"Parler de séparation entre public et privé en 2015, ça ne tient pas la route !" : interview de Laurence Pieau, la directrice de la rédaction de Closer.


"A partir du moment où les hommes politiques ont ouvert la porte, il n'est plus possible de la refermer", fait valoir Laurence Pieau, la directrice de la rédaction du magazine Closer, qui fête ses 10 ans."

Pourquoi Closer s'intéresse-t-il aux hommes et femmes politiques ?

"Les politiques étaient un terrain à découvrir. Leurs histoires personnelles influencent forcément leurs choix politiques ou celle de leur parti, comme c'est le cas pour Florian Philippot (vice-président du Front national dont le magazine a publié des photos le montrant en compagnie d'un homme présenté comme son compagnon, NDLR). Tout est lié. Parler de séparation entre public et privé en 2015, alors que c'est le règne de l'image, avec les réseaux sociaux et les communicants, ça ne tient pas la route !

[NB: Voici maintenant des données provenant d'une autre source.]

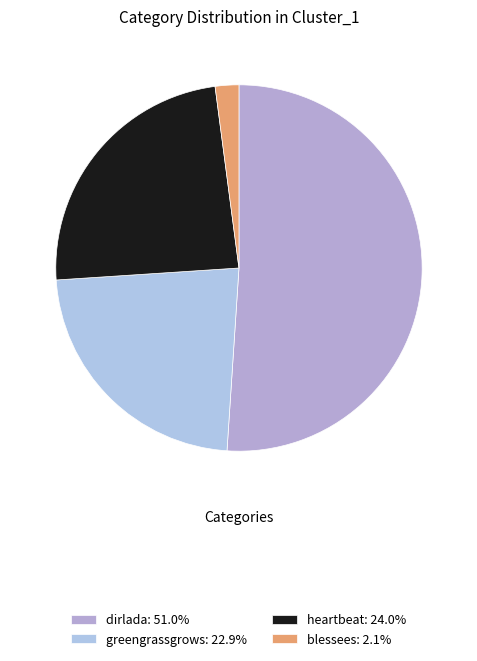

Is there any slice that represents more than half of the pie?

Yes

A partir du moment où les hommes politiques ont ouvert la porte, il n'est plus possible de la refermer. La vie publique ne s'arrête pas à 20h ! C'est eux qui ont commencé à faire entrer les magazines dans leur cuisine ou leur salon. Même François Hollande qui refuse de parler de sa vie privée, ses ex-compagnes se chargent de le faire pour lui. Avec les scoops qu'on a sortis, on est en première ligne".

Comment avez-vous pris le tournant de la "peopolisation" du politique?

"On a pris cette inflexion à l'été 2006. Au début, on a eu des traitements différents pour les politiques. Ségolène Royal à la plage en maillot de bain, c'était un angle très féminin, plutôt basique. Ensuite, il y a eu plus de profondeur avec l'incroyable feuilleton au sommet de l'Etat et ces deux couples qui se séparaient et se reformaient, avec Nicolas et Cécilia Sarkozy puis Carla Bruni, d'un côté, et François Hollande, Ségolène Royal et Valérie Trierweiler, de l'autre. Il y a ensuite eu l'implication de DSK dans l'affaire du Carlton, sa rupture avec Anne Sinclair. Toutes ces histoires sont très reprises à l'international. Ca permet de faire parler du titre. C'est un tournant qu'on a pris de manière décomplexée".

Vous dites vous imposer des limites éditoriales, quelles sont-elles ?

"On fait d'abord attention à ne pas diffuser des images dégradantes. Ensuite, quand on sort une info importante, ce qu'on appelle du "lourd", on s'assure que les proches soient au courant. Et enfin, tout ce qui a trait à la santé, on évite, c'est du ressort de l'intime".